Extract all numbers from a text file and store them in another file

I have a text file which have lots of lines. I want to extract all the numbers from that file.
File contains text and number and each line contains only one number.
How can i do it using sed or awk in bash script?
i tried
#! /bin/bash
sed 's/\([0-9.0-9]*\).*/\1/' <myfile.txt >output.txt
but this didn't worked.
grep can handle this:
grep -Eo '[0-9\.]+' myfile.txt
-o tells to print only the matches and [0-9\.]+ is a regular expression to match numbers.

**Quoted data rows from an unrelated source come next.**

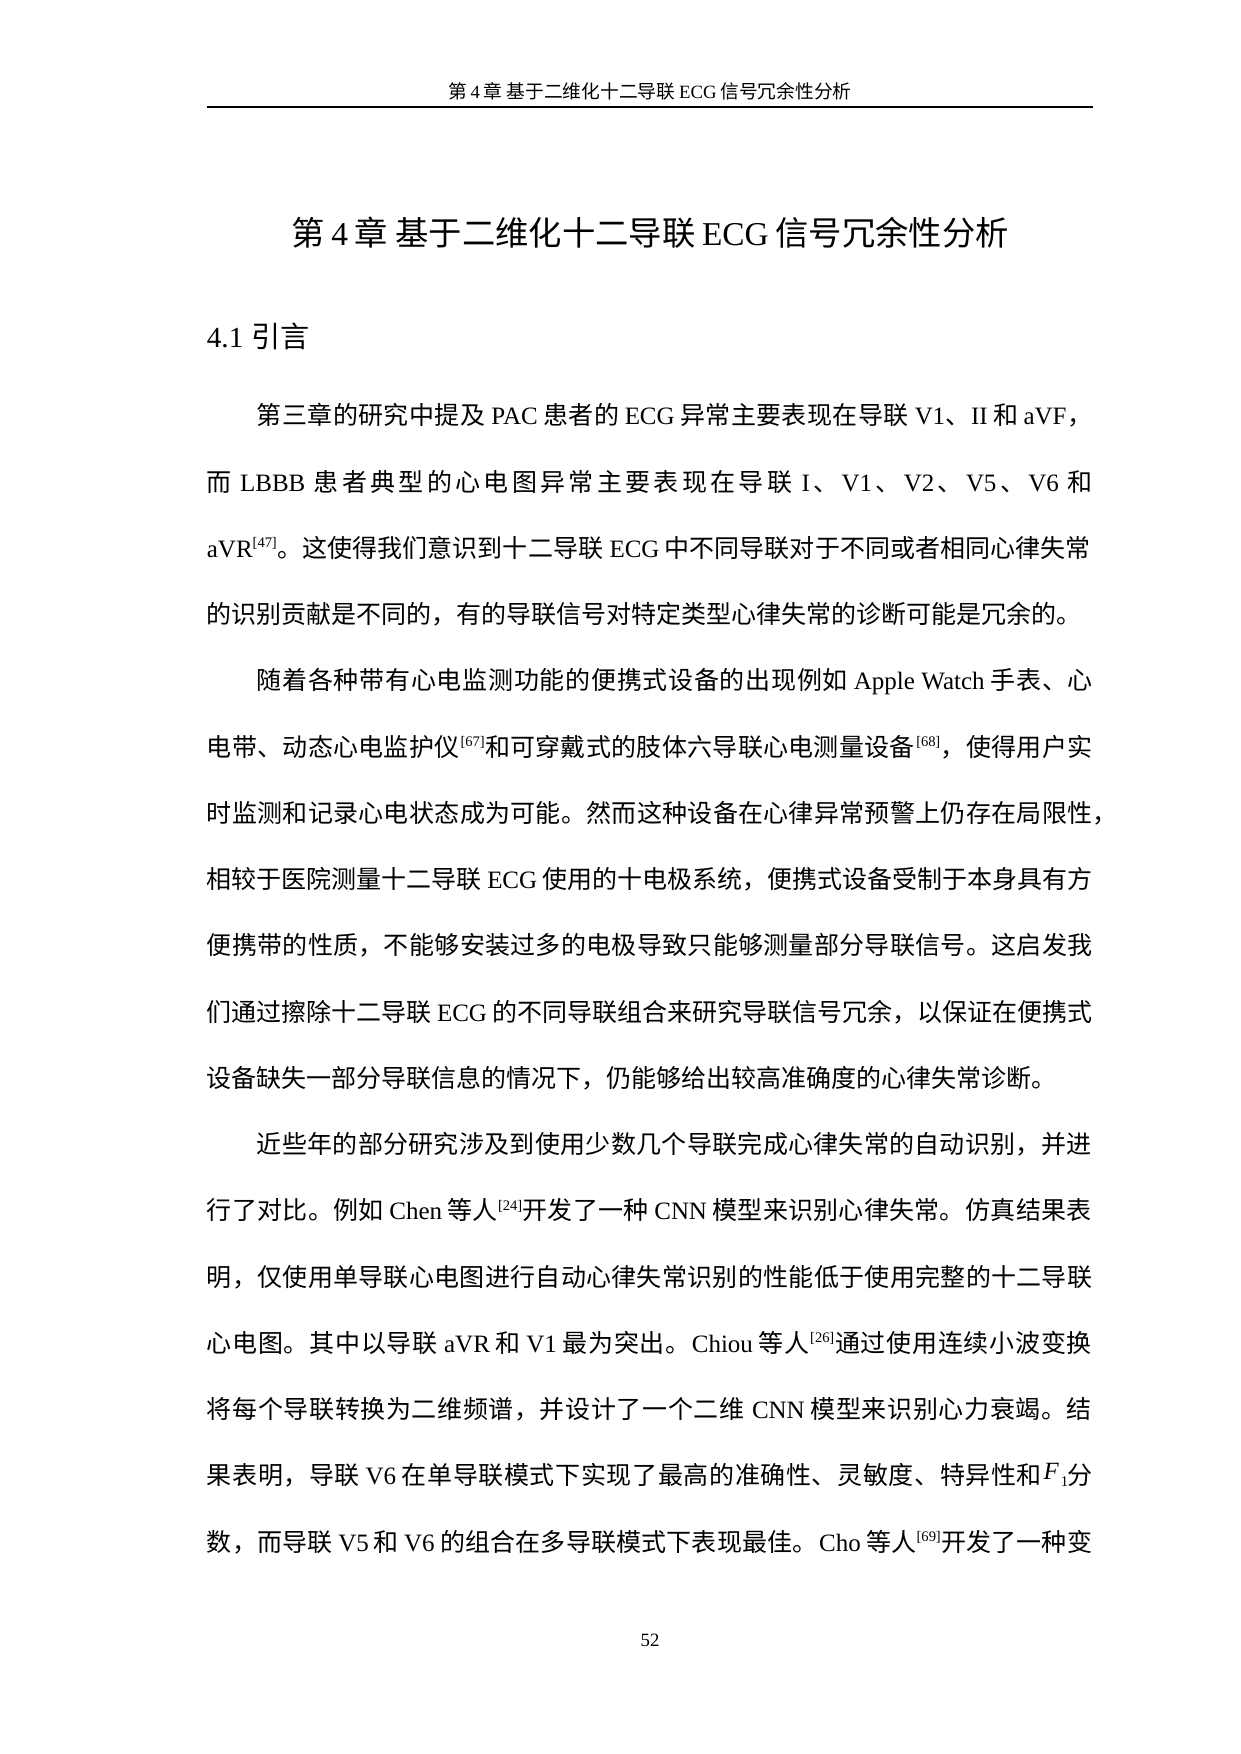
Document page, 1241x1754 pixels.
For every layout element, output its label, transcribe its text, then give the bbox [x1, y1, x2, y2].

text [207, 1109, 1093, 1573]
text 第三章的研究中提及PAC患者的ECG异常主要表现在导联V1、II和aVF，而LBBB患者典型的心电图异常主要表现在导联I、V1、V2、V5、V6和aVR[47]。这使得我们意识到十二导联ECG中不同导联对于不同或者相同心律失常的识别贡献是不同的，有的导联信号对特定类型心律失常的诊断可能是冗余的。 [207, 381, 1093, 646]
text 第4章 基于二维化十二导联ECG信号冗余性分析 [207, 198, 1093, 264]
text 4.1 引言 [207, 302, 1093, 368]
text 随着各种带有心电监测功能的便携式设备的出现例如Apple Watch手表、心电带、动态心电监护仪[67]和可穿戴式的肢体六导联心电测量设备[68]，使得用户实时监测和记录心电状态成为可能。然而这种设备在心律异常预警上仍存在局限性，相较于医院测量十二导联ECG使用的十电极系统，便携式设备受制于本身具有方便携带的性质，不能够安装过多的电极导致只能够测量部分导联信号。这启发我们通过擦除十二导联ECG的不同导联组合来研究导联信号冗余，以保证在便携式设备缺失一部分导联信息的情况下，仍能够给出较高准确度的心律失常诊断。 [207, 646, 1093, 1109]
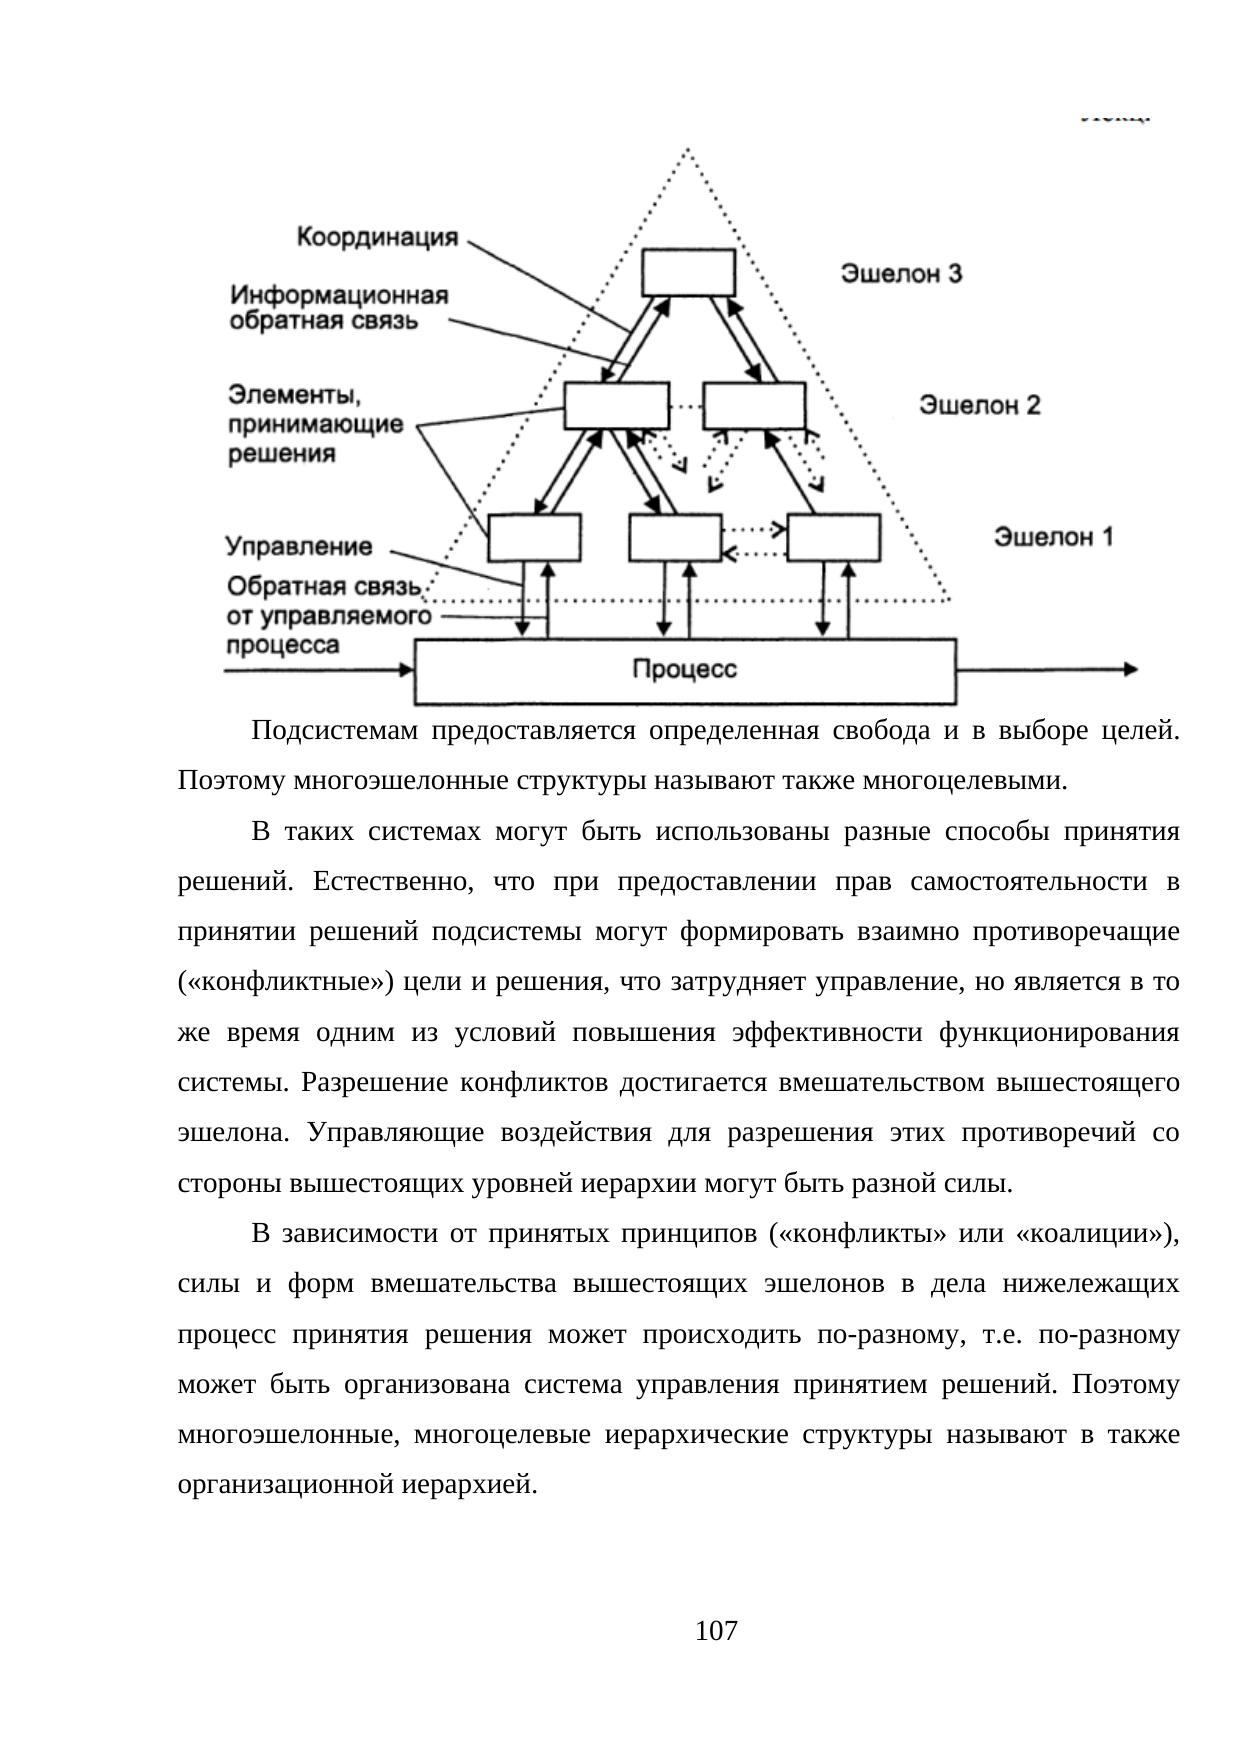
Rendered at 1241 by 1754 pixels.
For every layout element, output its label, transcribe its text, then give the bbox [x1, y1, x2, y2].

text Подсистемам предоставляется определенная свобода и в выборе целей. Поэтому многоэшелонные структуры называют также многоцелевыми. [177, 712, 1181, 796]
text В таких системах могут быть использованы разные способы принятия решений. Естественно, что при предоставлении прав самостоятельности в принятии решений подсистемы могут формировать взаимно противоречащие («конфликтные») цели и решения, что затрудняет управление, но является в то же время одним из условий повышения эффективности функционирования системы. Разрешение конфликтов достигается вмешательством вышестоящего эшелона. Управляющие воздействия для разрешения этих противоречий со стороны вышестоящих уровней иерархии могут быть разной силы. [177, 813, 1181, 1198]
text В зависимости от принятых принципов («конфликты» или «коалиции»), силы и форм вмешательства вышестоящих эшелонов в дела нижележащих процесс принятия решения может происходить по-разному, т.е. по-разному может быть организована система управления принятием решений. Поэтому многоэшелонные, многоцелевые иерархические структуры называют в также организационной иерархией. [177, 1215, 1181, 1500]
picture [208, 118, 1151, 712]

To put all numbers on one line and save them in output.txt:
echo $(grep -Eo '[0-9\.]+' myfile.txt) >output.txt
Text files should normally end with a newline characters. The use of echo above assures that this happens.
Non-GNU grep:
If your grep does not support the -o flag, try:
echo $(tr ' ' '\n' <myfile.txt | grep -E '[0-9\.]+') >output.txt
This uses tr to replace all spaces with newlines (so each number appears separately on a line) and then uses grep to search for numbers.
tr -sc '0-9.' ' ' "$file"
Will transform every string of non-digit-or-period characters into a single space.
You can also use Bash:
while read line; do
if [[ $line =~ [0-9\.]+ ]]; then
echo $BASH_REMATCH
fi
done <myfile.txt >output.txt